> On 27 Jun 2024, at 12:31, Mike Schinkel <[email protected]> wrote:
>
>> On Jun 26, 2024, at 8:14 AM, Gina P. Banyard <[email protected] <mailto:[email protected]>> wrote:
>>
>>
>> On Wednesday, 26 June 2024 at 06:18, Mike Schinkel <[email protected] <mailto:[email protected]>> wrote:
>>> https://3v4l.org/RDYFs#v8.3.8
>>>
>>> Note those seven use-cases are found in around the first 25 results when searching
>>> GitHub for "strtok(". I could probably find more if I kept looking:
>>>
>>> https://github.com/search?q=strtok%28+language%3APHP+&type=code
>>>
>>> Regarding explode($delimiter, $str)[0] — unless it is to be special-cased during
>>> compilation —it is a really inefficient way to find the substring up to the first character,
>>> especially for large strings and/or when in a tight loop where the explode is contained in a called
>>> function
>>
>> Then use a regex: https://3v4l.org/SGWL5
>
> Using preg_match()
instead of strtok()
to process the ~4k file of
> commas is, on average, same as using explode()[0], or 10x as long as using strtok()
(at
> times it got as low as 4.4x, but that was rare):
>
> https://onlinephp.io/c/e1fad
>
> Size of file: 3972
> Number of commas: 359
> Time taken for strtok: 0.003 seconds
> Time taken for regex: 0.0307 seconds
> Times strtok() faster: 10.25
>
>> Or a combination of strpos and substr.
>
>
> Using strpos()
+ substr()
instead of strtok()
to process
> the ~4k file of commas is, took on average ~3x as long as using strtok()
. I implemented
> a class for this and tried to optimize it by using only string positions and not copying the string
> repeatedly.
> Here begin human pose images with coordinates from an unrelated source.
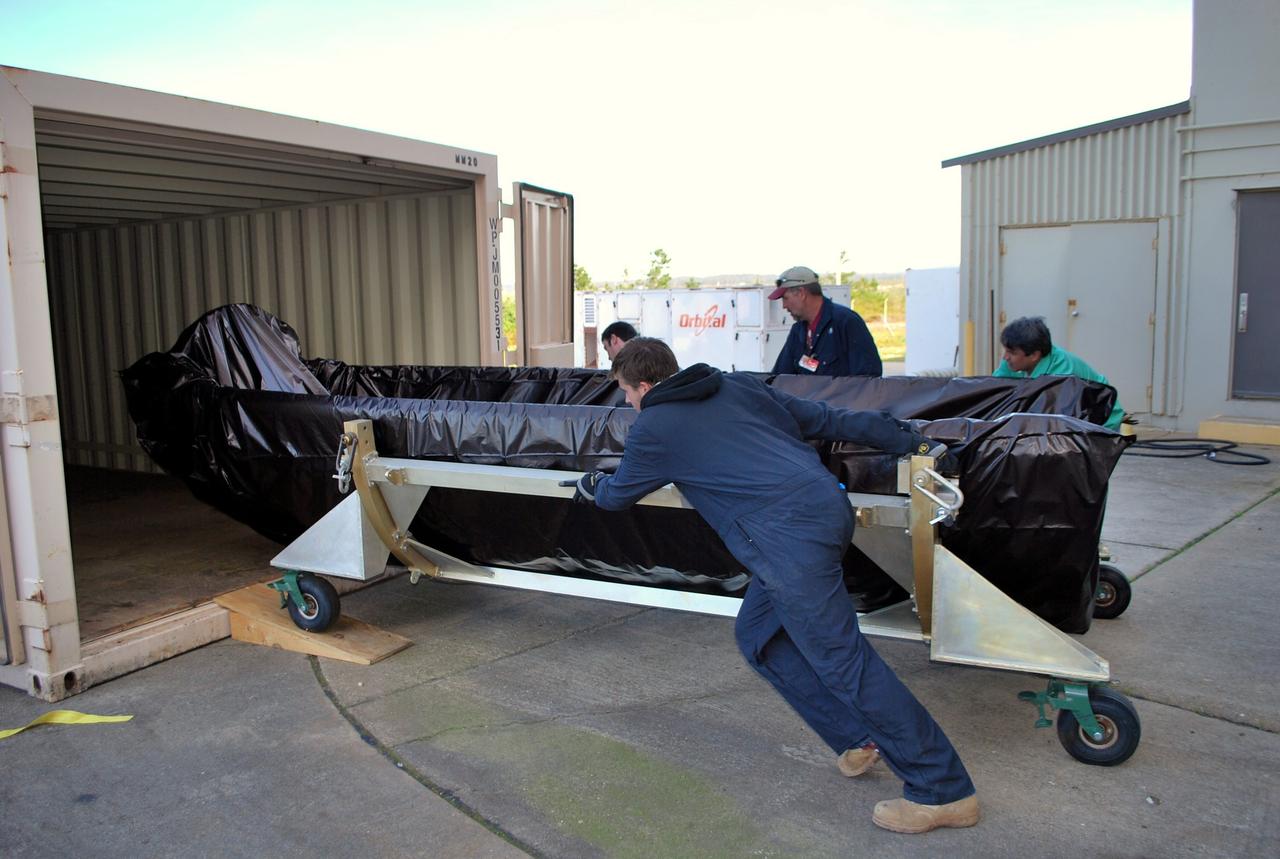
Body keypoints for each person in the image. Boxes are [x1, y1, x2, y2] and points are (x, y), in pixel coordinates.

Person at [569, 337, 979, 834]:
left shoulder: (656, 425)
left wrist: (590, 486)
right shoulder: (738, 386)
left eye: (628, 394)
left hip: (787, 543)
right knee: (759, 636)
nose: (630, 404)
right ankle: (856, 739)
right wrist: (912, 440)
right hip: (826, 514)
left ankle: (943, 789)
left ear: (648, 385)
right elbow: (830, 418)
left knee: (843, 663)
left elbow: (617, 496)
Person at [993, 316, 1125, 431]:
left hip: (1101, 419)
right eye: (1006, 350)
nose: (1005, 357)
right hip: (1070, 419)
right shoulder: (1012, 361)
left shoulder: (1060, 374)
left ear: (1034, 355)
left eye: (1012, 353)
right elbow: (997, 393)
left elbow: (1053, 419)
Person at [769, 265, 882, 377]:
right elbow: (780, 377)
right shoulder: (798, 330)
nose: (784, 306)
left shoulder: (846, 322)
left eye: (785, 298)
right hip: (804, 396)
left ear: (801, 293)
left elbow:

It also took about 1/2 hour to get the code working vs. about 15 seconds to get the code
> working with strtok(); which will most programmers prefer?
>
> https://onlinephp.io/c/2a09f
>
> Size of file: 3972
> Number of commas: 359
> Time for strtok: 0.0027 seconds
> Time for strpos/substr: 0.0089 seconds
> Times strtok() faster: 3.31
>
>
>> There are *plenty* of solutions to the specific problem you pose here, and thus many
>> different solutions more or less appropriate.
>
> Yes, and in all cases the existing solutions are significantly slower, except one.
>
> And that one solution that is not significantly slower is to not deprecate
> strtok()
. Not to mention not deprecating would keep from causing lots of BC breakage.
>
> -Mike
Hi All,
I do appreciate that strtok has a kind of bizarre signature/use pattern and potential for confusion
due to how subsequent calls work, but to me that sounds like a better result for uses that need the
repeated call functionality, would be to introduce a builtin StringTokenizer
class that
wraps the underlying strtok_r C call and uses internal state to keep track of the string being
tokenized.
As a "works the same" solution for grabbing the first segment of a string up to any of the
delimiter chars, could the strpbrk
function be expanded with a
$before_needle
arg like strstr
has? (strstr matches on an exact substring,
not on any pf a list of characters)
Cheers
Stephen